Problem to work on » All lines ahead of the one containing "Forhandlersøk" are to be left out; that line and each one after it, through the end of the records below, are to be duplicated exactly.

=-=-=-=-=

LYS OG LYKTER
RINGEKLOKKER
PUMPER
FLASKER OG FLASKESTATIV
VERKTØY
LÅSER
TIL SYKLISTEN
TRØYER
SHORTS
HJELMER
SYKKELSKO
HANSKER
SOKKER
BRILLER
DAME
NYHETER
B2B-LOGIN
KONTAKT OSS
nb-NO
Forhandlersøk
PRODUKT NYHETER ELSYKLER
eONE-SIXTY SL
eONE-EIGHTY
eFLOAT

=-=-=-=-=

Your solution »
Forhandlersøk
PRODUKT NYHETER ELSYKLER
eONE-SIXTY SL
eONE-EIGHTY
eFLOAT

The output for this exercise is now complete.